Q: I want to explore the differences between the accepted AIDS explanation and the new one you are proposing. What is the standard, 'virus-AIDS', hypothesis?
A: It basically says that AIDS is an infectious, contagious disease, caused by a virus. It holds that the 25 'indicator diseases' of AIDS are all the result of a primary effect of the virus, which is the depletion of T-cells, one of the major components of the immune system.
Q: What are the main diseases, and are any of them new?

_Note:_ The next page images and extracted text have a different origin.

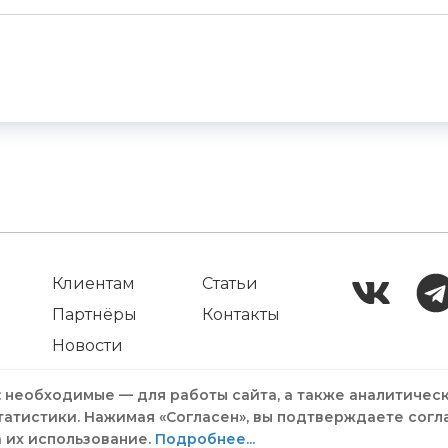
Клиентам
Статьи
Партнёры
Контакты
Новости
: необходимые — для работы сайта, а также аналитичес
татистики. Нажимая «Согласен», вы подтверждаете согл
а их использование.
Подробнее...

A:The major diseases are pneumocystis pneumonia, Kaposi's sarcoma, and dementia. Not one of the 25 is new, although the whole syndrome is often referred to as a 'new disease'--in Scientific American, as well as the popular press. But this is clearly not the case. AIDS is not a new disease or a disease at all. What is new is that some of these diseases now occur in a group of people in which they formerly were virtually absent, or at least not observed in the Western, affluent countries. Twenty years ago, we didn't see 20-, 30-, or 40-year-olds with Kaposi's sarcoma, pneumonia, or dementia in the numbers we see now.

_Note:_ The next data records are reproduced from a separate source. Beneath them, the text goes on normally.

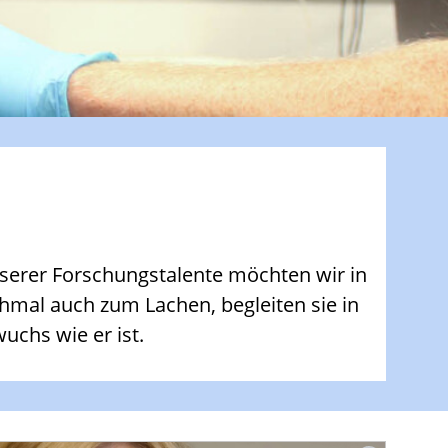
serer Forschungstalente möchten wir in
hmal auch zum Lachen, begleiten sie in
uchs wie er ist.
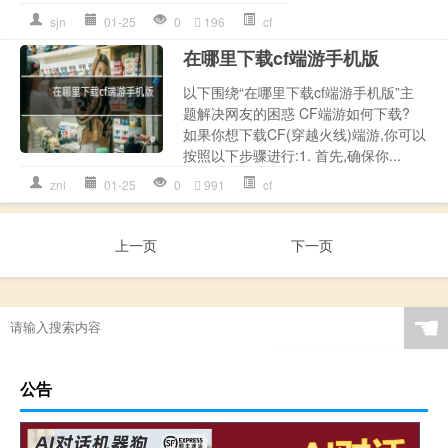
sjn
01-25
0
196
cf
在哪里下载cf端游手机版
以下围绕“在哪里下载cf端游手机版”主
题解决网友的困惑 CF端游如何下载?
如果你想下载CF(穿越火线)端游,你可以
按照以下步骤进行:1. 首先,确保你...
znl
01-25
0
991
cf
上一页
下一页
☚
公告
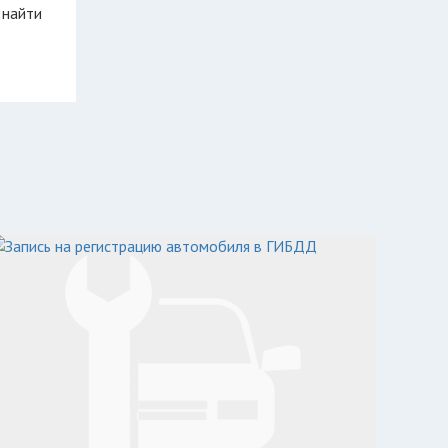
 найти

Q: And the standard explanation is that we're seeing these diseases in these people now because of the spread of the HIV virus?
A: It's a virus, but a special type of virus in that it's different from many other viruses we know that cause disease in man and animals. It's a retrovirus, and retroviruses in fact are the most benign of viruses: they want to become part of the cell; that's how they survive. Most viruses--the ones that cause polio, flu, measles, mumps, and so forth--kill cells. A retrovirus does not.
Q: But the HIV hypothesis is that it kills immune cells, specifically T-cells.
A: That's one of the many paradoxes of the virus-AIDS hypothesis. Immune deficiency due to a depletion of T-cells is the hallmark of AIDS; yet not more than one in 10,000 T-cells is ever actively infected by HIV. And 'infection' at this rate cannot damage the body.